Port 53 question
-
nat reflection for dns does not work, sorry.
-
nat reflection for dns does not work, sorry.
well.., why it is ? :o
Then How I do use public ip address connect port 53?
-
it will work fine when traffic comes in over the internet, it does not work when trying to connect to the external address from the inside.
-
it will work fine when traffic comes in over the internet, it does not work when trying to connect to the external address from the inside.
I can visit external address port 80 in lan, just I don't understand port 53 why it can not do this.?
-
NAT reflection does not work for any UDP traffic. There is already an open ticket about it.
-
NAT reflection does not work for any UDP traffic. There is already an open ticket about it.
ok. then should allow dns use tcp. I have submit ticket about dns tcp.
-
I doubt that will gain much support, it is a lot of work for very little benefit. At any moment your ISP could realize what's going on and block DNS over TCP also and it would be a bunch of work wasted. But if someone else is doing the work, have at it…
Fixing NAT reflection for UDP is the real fix for this issue.
-
I doubt that will gain much support, it is a lot of work for very little benefit. At any moment your ISP could realize what's going on and block DNS over TCP also and it would be a bunch of work wasted. But if someone else is doing the work, have at it…
Fixing NAT reflection for UDP is the real fix for this issue.
yes. Fixing NAT reflection for UDP.
Because of the defects of the UDP protocol itself, easily lead to data tampering and counterfeiting. so use tcp will helpful Prevent tampering with the falsification of data.
and it has some codes for Security issue. http://forum.pfsense.org/index.php/topic,48520.0.html
-
Yeah but those don't belong here in the 2.1 board since they will not happen for 2.1.
Not sure any of those will happen, they all seem to be specific to certain other services or practices and require both a client and server component… If you're tunneling to your own DNS server, may as well use a VPN.
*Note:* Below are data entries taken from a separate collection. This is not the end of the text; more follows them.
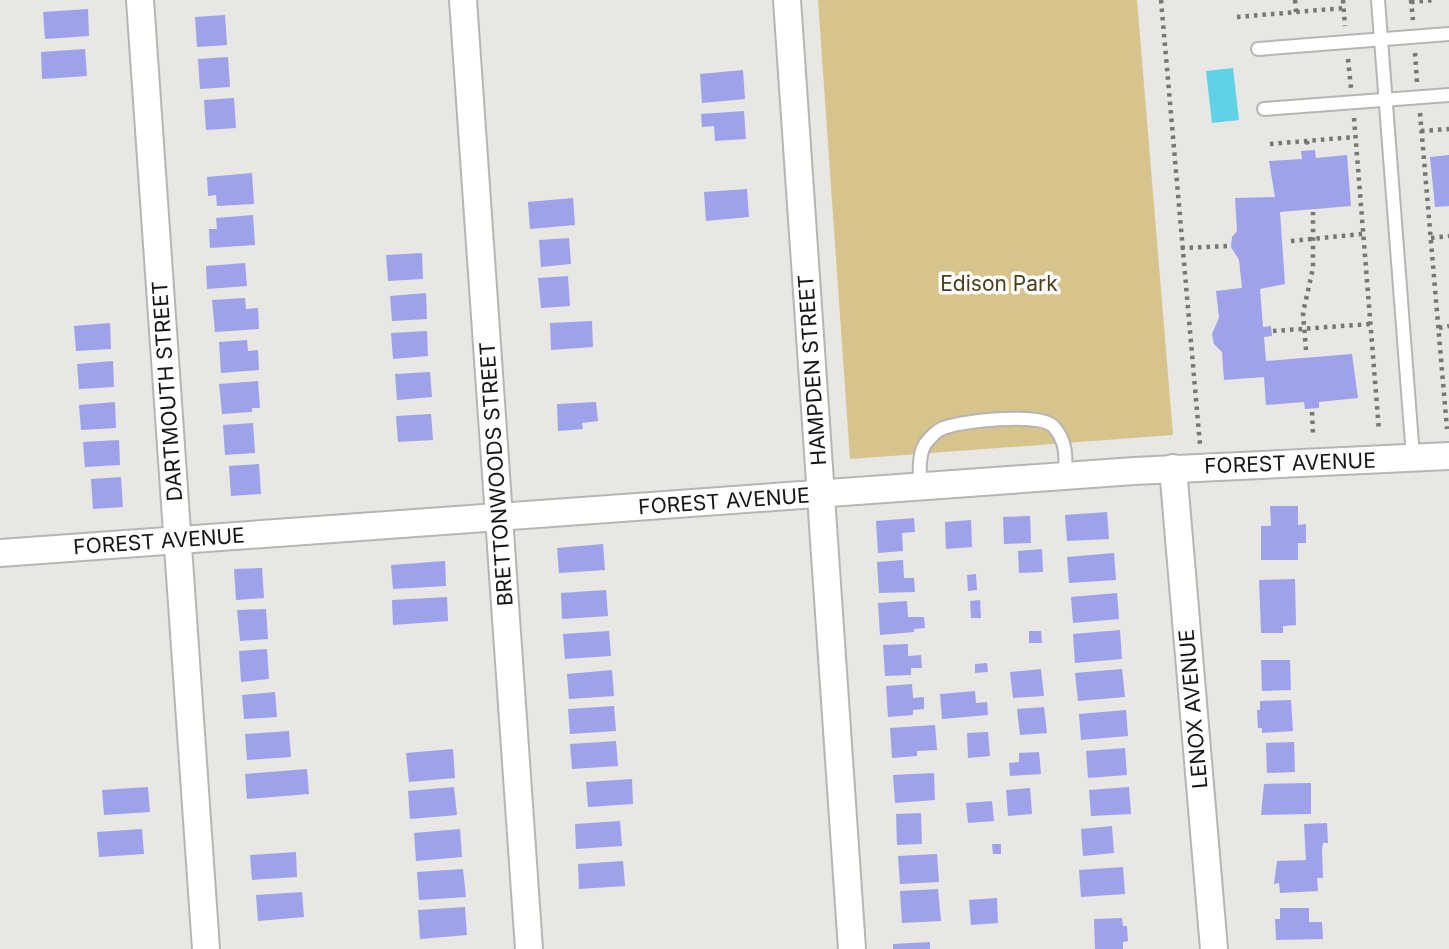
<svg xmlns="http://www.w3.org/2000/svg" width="1449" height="949" font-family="Inter,sans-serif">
	<rect width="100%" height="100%" fill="#e8e7e3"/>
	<!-- green -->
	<path fill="#d7c48c" d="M818,0H1137L1173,435L850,459Z"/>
	<!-- water -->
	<path fill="#60d2e6" d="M1233,68L1239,120L1212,123L1206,71Z"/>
	<!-- building -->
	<g fill="#9da2eb">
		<path d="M88,9L89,36L45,39L43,12Z"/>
		<path d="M225,15L227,45L197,47L195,17Z"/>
		<path d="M85,49L87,76L42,79L41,52Z"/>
		<path d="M228,57L230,87L200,89L198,59Z"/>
		<path d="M743,70L745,99L702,103L700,74Z"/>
		<path d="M234,98L236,128L206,130L204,100Z"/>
		<path d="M744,111L746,139L715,141L714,126L702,127L701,114Z"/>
		<path d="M1315,150L1316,158L1347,155L1351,206L1280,212L1285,284L1260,289L1263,327L1271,326L1272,336L1264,337L1266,361L1352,354L1358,398L1319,402V408L1305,409L1304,402L1266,405L1264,377L1224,380L1222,352L1214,344L1212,334L1219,318L1216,291L1242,288L1239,260L1231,247L1232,237L1237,231L1235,198L1275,197L1269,161L1302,159L1301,151Z"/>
		<path d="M1449,155V206L1435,207L1430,157Z"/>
		<path d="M252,173L254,204L217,206L216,195L208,196L207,177Z"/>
		<path d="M747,189L749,217L706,221L704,192Z"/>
		<path d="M573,198L575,225L530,229L528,202Z"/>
		<path d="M253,215L255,245L210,248L209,229H217L216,218Z"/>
		<path d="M569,238L571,264L541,267L539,240Z"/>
		<path d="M422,253L423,279L388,281L386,255Z"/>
		<path d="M245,263L247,286L207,289L206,266Z"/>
		<path d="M568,276L570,306L541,308L538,278Z"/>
		<path d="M426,293L427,319L392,321L390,296Z"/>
		<path d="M245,298L246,309L258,308L259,329L215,332L212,300Z"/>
		<path d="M592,321L593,347L551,350L550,323Z"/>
		<path d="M110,323L111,349L76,351L74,326Z"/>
		<path d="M427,331L428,356L393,359L391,333Z"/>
		<path d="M247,340L248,351L258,350L259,370L221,373L219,342Z"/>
		<path d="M113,361L114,387L79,389L77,364Z"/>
		<path d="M430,372L432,397L397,400L395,374Z"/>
		<path d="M258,381L260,408H252V412L222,414L219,384Z"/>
		<path d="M115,402L116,428L81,430L79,405Z"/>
		<path d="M596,402L598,421L582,423L583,429L558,431L557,404Z"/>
		<path d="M431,414L433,440L398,442L396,416Z"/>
		<path d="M253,423L255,453L225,455L223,425Z"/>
		<path d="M119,440L120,465L85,467L83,442Z"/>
		<path d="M259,464L261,494L231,496L229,466Z"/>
		<path d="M121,477L123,507L93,509L91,479Z"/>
		<path d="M1270,506H1298V525L1306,524V543H1298V560H1261V526H1271Z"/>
		<path d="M1107,512L1109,539L1067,541L1065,515Z"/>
		<path d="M1030,516L1031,543L1004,544L1003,517Z"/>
		<path d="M914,518L915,532L902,533L903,551L878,553L876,521Z"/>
		<path d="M971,520L972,547L946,549L945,522Z"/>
		<path d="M603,544L605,570L559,573L557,548Z"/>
		<path d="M1042,549L1043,572L1019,573L1018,551Z"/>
		<path d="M1114,553L1116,580L1069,583L1067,557Z"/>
		<path d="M903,560L904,578H914L915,592L879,593L877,562Z"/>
		<path d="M445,561L446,586L393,589L391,565Z"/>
		<path d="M262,568L264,598L236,600L234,569Z"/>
		<path d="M976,574L977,590L968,591L967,575Z"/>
		<path d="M1295,579L1296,625L1283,626V633H1261L1259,580Z"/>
		<path d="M606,590L608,616L562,619L561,593Z"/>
		<path d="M1117,593L1119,619L1073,623L1071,597Z"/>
		<path d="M447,597L448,621L393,625L392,600Z"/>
		<path d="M980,600L981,618H971L970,601Z"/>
		<path d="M907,601L908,617H924L925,628L914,629V632L880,635L878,603Z"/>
		<path d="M266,609L268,639L240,641L237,610Z"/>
		<path d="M1120,630L1122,659L1075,663L1073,634Z"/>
		<path d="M609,631L611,656L565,659L563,634Z"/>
		<path d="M1029,631H1041L1042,643H1029Z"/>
		<path d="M908,644V656L921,655L922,668H911V675L885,676L883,645Z"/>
		<path d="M267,649L269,679L241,682L239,651Z"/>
		<path d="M1261,660H1290L1291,690L1262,691Z"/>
		<path d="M987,663L988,672L975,673V664Z"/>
		<path d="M1041,669L1044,696L1013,698L1010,672Z"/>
		<path d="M1122,669L1125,697L1078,701L1075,673Z"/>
		<path d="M612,670L614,696L569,699L567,674Z"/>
		<path d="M912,684L913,698L924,697V709L913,710V715L888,717L886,686Z"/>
		<path d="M975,691L976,703L987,702L988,715L942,719L940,694Z"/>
		<path d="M275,692L277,717L244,719L242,695Z"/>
		<path d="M1291,700L1293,731L1262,733V728H1258L1257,710H1260V701Z"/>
		<path d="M614,706L616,731L570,734L568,709Z"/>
		<path d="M1044,707L1047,733L1020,735L1017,709Z"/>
		<path d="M1126,710L1128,736L1081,740L1079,714Z"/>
		<path d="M935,725L937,750L917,751V756L892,758L890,728Z"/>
		<path d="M289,731L291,757L247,760L245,734Z"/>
		<path d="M988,732L990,756L968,758L967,733Z"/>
		<path d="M616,741L618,766L572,769L570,744Z"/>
		<path d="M1294,742L1295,772L1267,773L1266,743Z"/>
		<path d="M1125,748L1127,775L1088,778L1086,751Z"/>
		<path d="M453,749L455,778L409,782L406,753Z"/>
		<path d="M1039,752L1041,774L1010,776L1009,763L1019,762V753Z"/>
		<path d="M307,769L309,794L247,799L245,774Z"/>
		<path d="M934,773L935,800L895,803L893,775Z"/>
		<path d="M632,779L633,804L588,807L586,782Z"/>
		<path d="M1311,783V814L1261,815L1264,784Z"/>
		<path d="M148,787L150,812L104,815L102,790Z"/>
		<path d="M454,787L457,815L410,819L408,791Z"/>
		<path d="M1129,787L1131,814L1091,816L1089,790Z"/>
		<path d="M1030,788L1032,814L1008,816L1006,790Z"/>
		<path d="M992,801L994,821L968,823L966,803Z"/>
		<path d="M921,813L922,844L897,845L896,814Z"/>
		<path d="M620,821L622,846L576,849L575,824Z"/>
		<path d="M1327,823L1328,843H1323L1322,850L1323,878H1317L1318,891L1280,893L1279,883L1274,884L1277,861L1306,860L1304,824Z"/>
		<path d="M1112,826L1114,853L1083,856L1081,829Z"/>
		<path d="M142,829L144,854L99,857L97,832Z"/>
		<path d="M460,829L462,857L416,861L414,833Z"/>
		<path d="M992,844H1001V854H993Z"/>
		<path d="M296,852L297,877L252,880L250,855Z"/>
		<path d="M937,854L939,882L900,884L898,856Z"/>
		<path d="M623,861L625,886L579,889L578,864Z"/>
		<path d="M1123,867L1125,894L1081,897L1079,870Z"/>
		<path d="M463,869L466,897L419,900L417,872Z"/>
		<path d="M938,889L941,921L902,923L900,891Z"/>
		<path d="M302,892L304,917L258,921L256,895Z"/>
		<path d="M997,898L998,923L971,925L969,900Z"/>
		<path d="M465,907L467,935L420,939L418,910Z"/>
		<path d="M1280,908H1309V922H1322L1323,939L1276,940L1275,919H1280Z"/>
		<path d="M1122,918L1123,926H1127L1128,941L1123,942V949H1095L1094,919Z"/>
		<path d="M930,942V949H893V944Z"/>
	</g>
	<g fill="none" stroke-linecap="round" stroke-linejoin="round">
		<!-- service casing -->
		<g stroke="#b6b5b2" stroke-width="16">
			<g id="service">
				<path d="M1378,0L1413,457"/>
				<path d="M1258,49L1449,34"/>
				<path d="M1264,109L1449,95"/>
				<path d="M920,487C920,473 918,456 925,444C929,439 935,432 941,429C958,421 1039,412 1053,426C1067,441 1066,457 1065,476"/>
			</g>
		</g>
		<!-- minor casing -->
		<g stroke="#b6b5b2" stroke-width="30">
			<g id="minor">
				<path d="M140,0L206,949"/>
				<path d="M463,0L529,949"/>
				<path d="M787,0L852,949"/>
				<path d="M1173,468L1214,949"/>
				<path d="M0,553L1134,471L1449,456"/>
			</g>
		</g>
		<!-- path -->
		<g stroke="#777674" stroke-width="4.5" stroke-dasharray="3.5 5" stroke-linecap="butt">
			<path d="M1161,0L1200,445"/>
			<path d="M1295,0L1296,12"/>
			<path d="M1343,0L1345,26"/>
			<path d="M1411,0L1413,20"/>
			<path d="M1411,2L1435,0"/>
			<path d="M1237,17L1344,8"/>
			<path d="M1415,53L1417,83"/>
			<path d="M1348,59L1351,88"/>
			<path d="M1420,113L1447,429"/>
			<path d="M1354,118L1379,431"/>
			<path d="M1421,131L1449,129"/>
			<path d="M1307,141L1308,149"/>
			<path d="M1270,144L1355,137"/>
			<path d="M1431,238L1449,236"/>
			<path d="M1291,241L1362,234"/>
			<path d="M1181,248L1228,246"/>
			<path d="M1439,328L1449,326"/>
			<path d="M1273,331L1370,324"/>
			<path d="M1306,350L1303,313L1313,268V212"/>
			<path d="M1312,412L1313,434"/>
		</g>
		<!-- service -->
		<use href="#service" stroke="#fff" stroke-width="12"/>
		<!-- minor -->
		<use href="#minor" stroke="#fff" stroke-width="26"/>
	</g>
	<g text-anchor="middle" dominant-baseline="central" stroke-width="7" stroke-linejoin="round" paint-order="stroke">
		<!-- park labels -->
		<g font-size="21" fill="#4a3e1b" stroke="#fff">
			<text x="999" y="283">Edison Park</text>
		</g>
		<!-- street labels -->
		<g font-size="21" fill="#171615" stroke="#fff">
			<text transform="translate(812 370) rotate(-94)">HAMPDEN STREET</text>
			<text transform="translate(167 391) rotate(-94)">DARTMOUTH STREET</text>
			<text transform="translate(1290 463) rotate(-2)">FOREST AVENUE</text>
			<text transform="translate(496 474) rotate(-94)">BRETTONWOODS STREET</text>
			<text transform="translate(724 501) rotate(-4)">FOREST AVENUE</text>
			<text transform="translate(159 541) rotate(-4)">FOREST AVENUE</text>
			<text transform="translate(1193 709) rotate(-95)">LENOX AVENUE</text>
		</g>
	</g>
</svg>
DNSSEC can help with the verification part, but still not relevant to this topic. This is only about reflection for UDP.
-
this is not about vpn, and can't use vpn Solve.
now I build an dns server in my lan network, when my dns server or other server transfer any data to internet, then the data will be government ISP Forged tampering.
This is a security issue. If the pfsense gateway solution, it is a good thing.
-
…and still not relevant to this thread. If you want to argue all that, use your other thread(s) that cover that specifically.